The Weekly Wednesday: Adrenaline Rush
by Joe Dennis, GSPA Director
As a former journalist who worked in a newsroom, I miss the adrenaline rush of doing the interviews, writing the story and getting it published all in one day. Sure it was stressful — and one of the reasons I left the newsroom for academia — but I rarely find something that matches that feeling of accomplishment that I sensed seeing the paper, filled with a day of my work, come off the press.
On Tuesday night, that feeling came back. With another Grady professor we served as editors of a six-person Election Day newsroom. Our team of student reporters were dispatched at 7 a.m. to various polling locations across Athens. Their mission was to get the “stories behind the story” — talking to voters, poll workers and election managers as to why they are there, why they vote, who inspired them to vote, etc. By 8 p.m. we had several written stories, photos and videos posted on a website we created — http://www.athelect.com — and eight student-written stories or videos also posted on the Athens Banner-Herald website.

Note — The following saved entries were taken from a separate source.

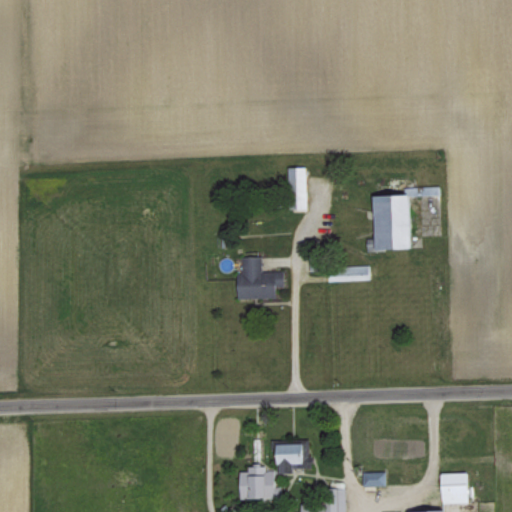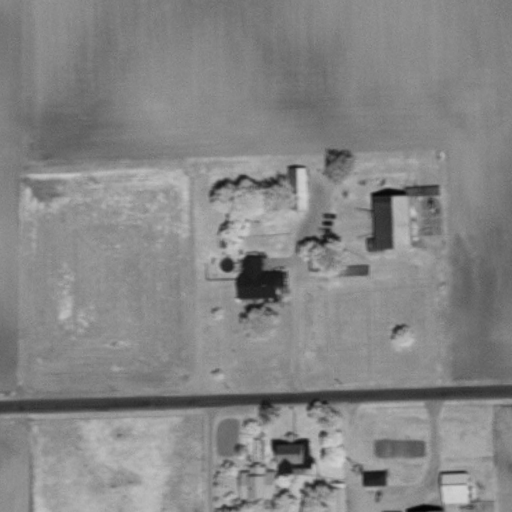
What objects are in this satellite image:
building: (299, 174)
building: (397, 218)
building: (259, 277)
road: (291, 318)
road: (256, 398)
building: (458, 485)
road: (274, 504)
building: (432, 510)
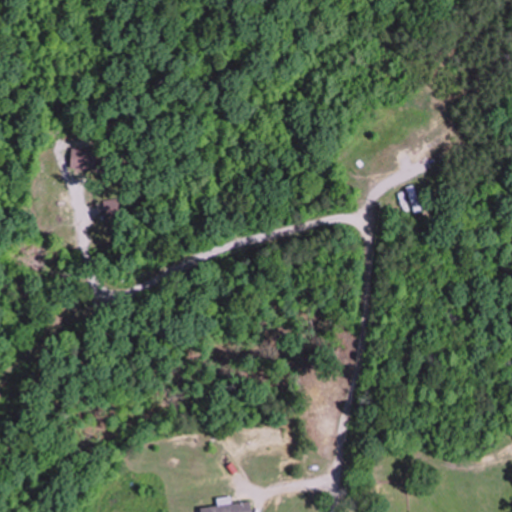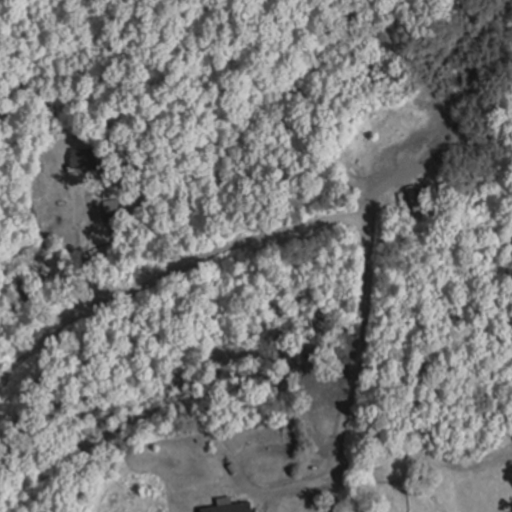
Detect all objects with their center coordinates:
road: (367, 224)
park: (376, 496)
building: (227, 506)
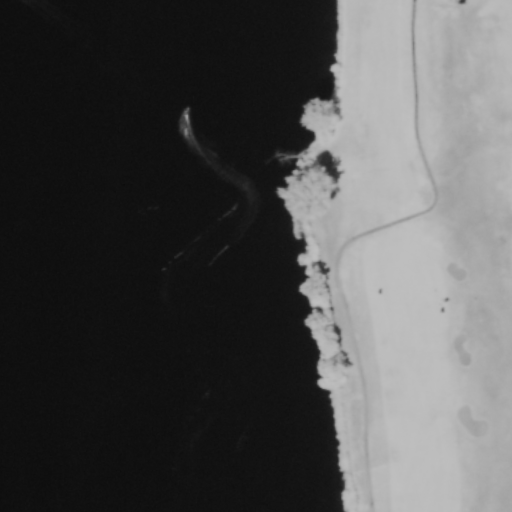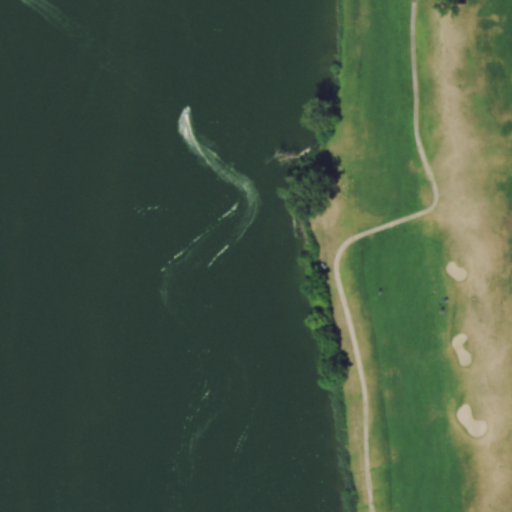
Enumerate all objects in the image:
park: (49, 193)
road: (356, 235)
park: (415, 247)
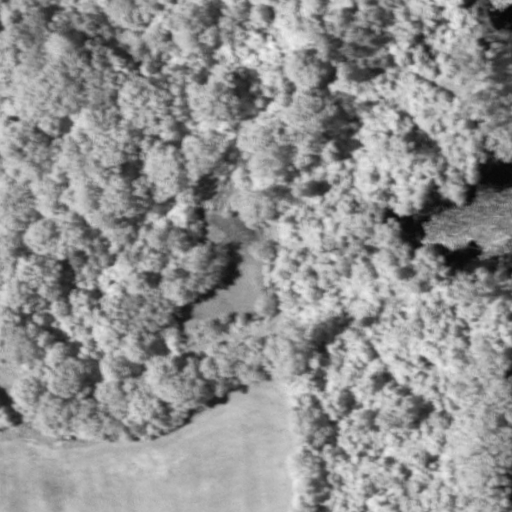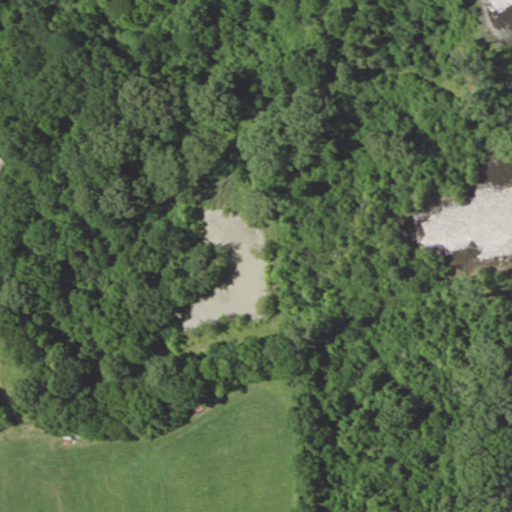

At the end of the day, that feeling came back to me, but more importantly the six students felt it as well. Working together for almost 13 hours we put together a pretty solid body of work. Of course there were challenges — at times we argued, sniped at each other and had periods of grumpiness. But we also laughed a whole lot, high-fived, shared humorous personal stories and bonded in a way we never could through a typical classroom environment. And we learned, again in a way that we could never learn in a standard classroom.
For example, in teaching video shooting I consistently emphasize the importance of good audio. But still, with every video assignment I have students turning in good clips with horrible audio. Typically, they can just go out and shoot again. In our deadline-driven Election Day newsroom, though, there were no “redos.” So when a student came in with a video piece with horrible audio, we just couldn’t do anything with it. Her hard work was essentially wasted — a tough lesson to learn. But I bet she gets good audio from now on.
This experience got me thinking how a same-day deadline newsroom scenario could be replicated in high school journalism. Perhaps you can open your classroom after hours to have team coverage of a home football game, school event or “High School After Hours,” dispatching students to various events happening on a particularly busy day after school. The focus of stories would be on people — and why they are there — not your standard news story of the event.
Finding a scenario that would allow willing students to get that newsroom rush would be great for staff bonding and morale. And who knows, you might get that rush of adrenaline too.